Michigan-based Christian Freedom International applauded the First Lady for being an outspoken advocate for the hundreds of thousands of displaced refugees who have suffered tremendously because of the ongoing internal conflicts.
The country's military regime is known to violently crush any opposition, especially pro-democracy movements. Last year, the military fired guns and hurled batons at tens of thousands of peaceful protesters who were led by Buddhist monks.
Dissident groups say some 200 people were killed during the crackdown, while hundreds were arrested.
But besides crushing opposition, the junta is also known for its brutal ethnic cleansing campaign against minorities.
For decades, the Karen, Karenni, and Chin people – who are overwhelmingly Christians - have been victims of the government's systematic persecution. The women of these ethnic groups are frequently raped as part of the government's campaign of terror.

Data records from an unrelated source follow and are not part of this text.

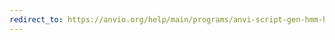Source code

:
 ```yaml
---
redirect_to: https://anvio.org/help/main/programs/anvi-script-gen-hmm-hits-matrix-across-genomes
---
```

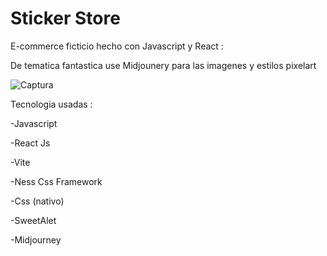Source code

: # Sticker Store 

E-commerce ficticio hecho con Javascript y React : 

De tematica fantastica use Midjounery para las imagenes y estilos pixelart 

![Captura](https://github.com/EmanuelIniguez/stickerstore.github.io/assets/84642858/41b19040-5a33-45f3-8ade-5bbd63d46091) 

Tecnologia usadas : 

-Javascript

-React Js 

-Vite 


-Ness Css Framework 

-Css (nativo)

-SweetAlet 

-Midjourney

The U.S. State Department has designated Myanmar, the official and preferred name of Burma by the junta, as a "country of particular concern" – the worst religious freedom violation label.
CFI praised Mrs. Bush for her consistent call on the Burmese government to end the violence that has torn the country apart for five decades. The First Lady has also called for the release of Daw Aung San Suu Kyi, Burma's most famous democratic leader who has been under house arrest since 1989. Suu Kyi is a Nobel Peace laureate.
In her effort to raise international awareness, Bush hosted the Dialogue on Burma during the U.N. General Assembly in September 2006, a conference that CFI president Jim Jacobson participated in.
Then in August 2008, she traveled to Thailand and toured the Mae La refugee camp and left behind crates of donated supplies, including thousands of mosquito nets.
"I accept the 2008 Christian Freedom International Freedom award with great pleasure," said Bush in a video message.
She went on to note that tens of thousands of Burmese have been forced by the violence to live in refugee camps or in the harsh mountains without necessary food, medicine or shelter.
"I personally witnessed the devastating effects of these atrocities when I visited a refugee camp on the Burma border," Bush said. "That crisis needs our support and attention."
"The international community including the United States has called on the regime to end their terror campaigns against their own people, to stop the persecution of ethnic minorities and to release political prisoners, including Aung San Suu Kyi," she added.
Christian Freedom International has worked extensively in Burma since 1998, delivering food, medicine, Bibles and other humanitarian aids to thousands of Karen and Karenni refugees. CFI also operates several schools, orphanages, and hospitals in the region, and provides microenterprise support to artisans who generate income for their family through the sale of handcrafted products in the United States.